**What the exercise asks:**
Quote each of the records below verbatim, omitting the pictures from your reply.

— begin Task inputs —

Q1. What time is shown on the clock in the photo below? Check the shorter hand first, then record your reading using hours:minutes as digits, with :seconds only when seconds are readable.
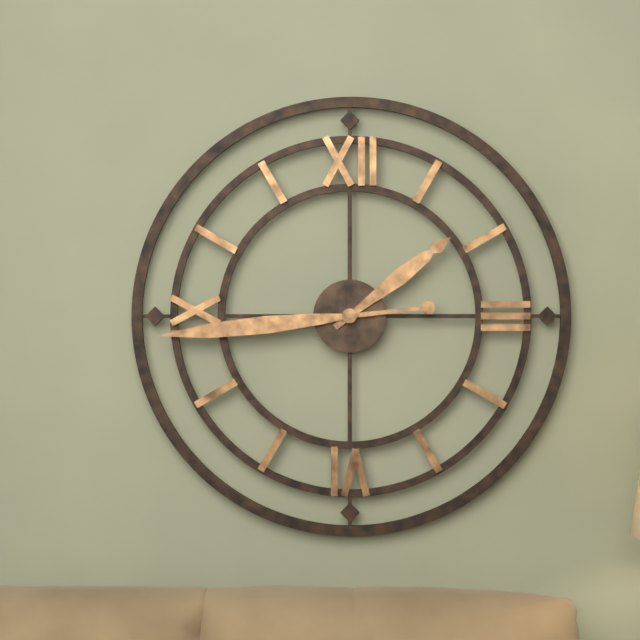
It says 1:44
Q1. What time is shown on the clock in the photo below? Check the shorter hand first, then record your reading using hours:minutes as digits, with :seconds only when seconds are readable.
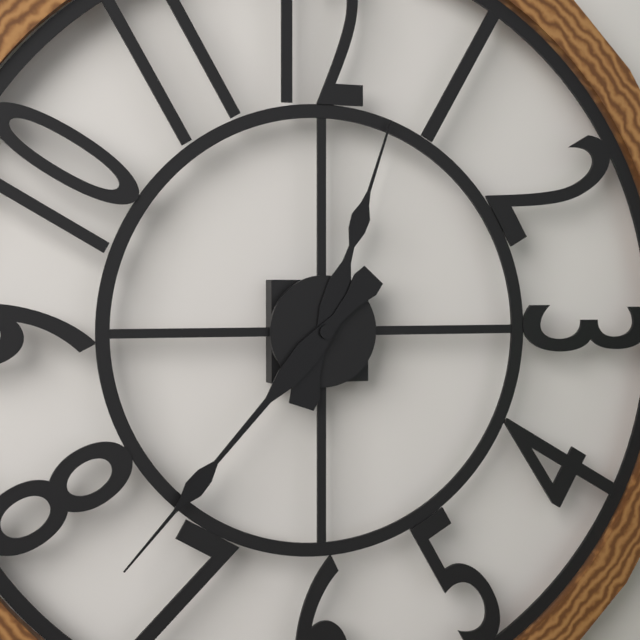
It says 12:37
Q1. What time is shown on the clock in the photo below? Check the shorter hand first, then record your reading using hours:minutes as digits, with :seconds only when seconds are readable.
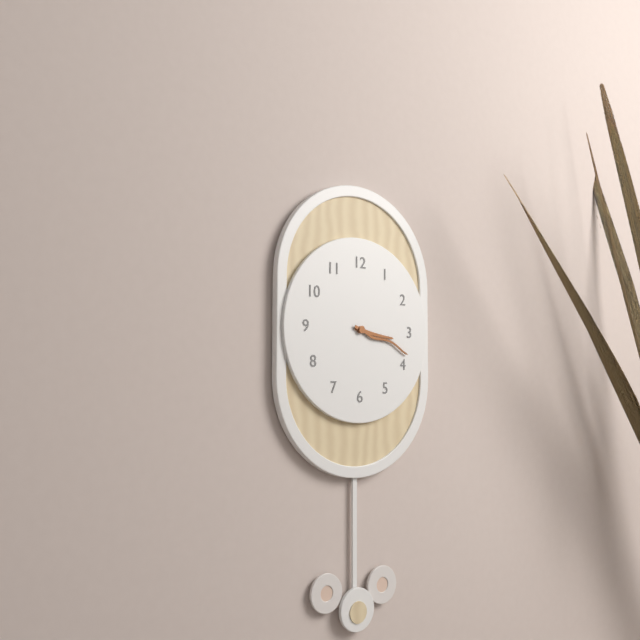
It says 3:18
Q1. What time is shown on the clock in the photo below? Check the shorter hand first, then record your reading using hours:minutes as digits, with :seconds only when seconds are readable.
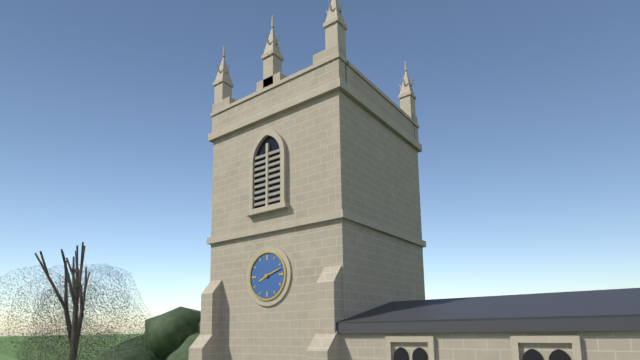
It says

— end Task inputs —

**Correct result:**
Q1. What time is shown on the clock in the photo below? Check the shorter hand first, then record your reading using hours:minutes as digits, with :seconds only when seconds are readable.
It says 1:44
Q1. What time is shown on the clock in the photo below? Check the shorter hand first, then record your reading using hours:minutes as digits, with :seconds only when seconds are readable.
It says 12:37
Q1. What time is shown on the clock in the photo below? Check the shorter hand first, then record your reading using hours:minutes as digits, with :seconds only when seconds are readable.
It says 3:18
Q1. What time is shown on the clock in the photo below? Check the shorter hand first, then record your reading using hours:minutes as digits, with :seconds only when seconds are readable.
It says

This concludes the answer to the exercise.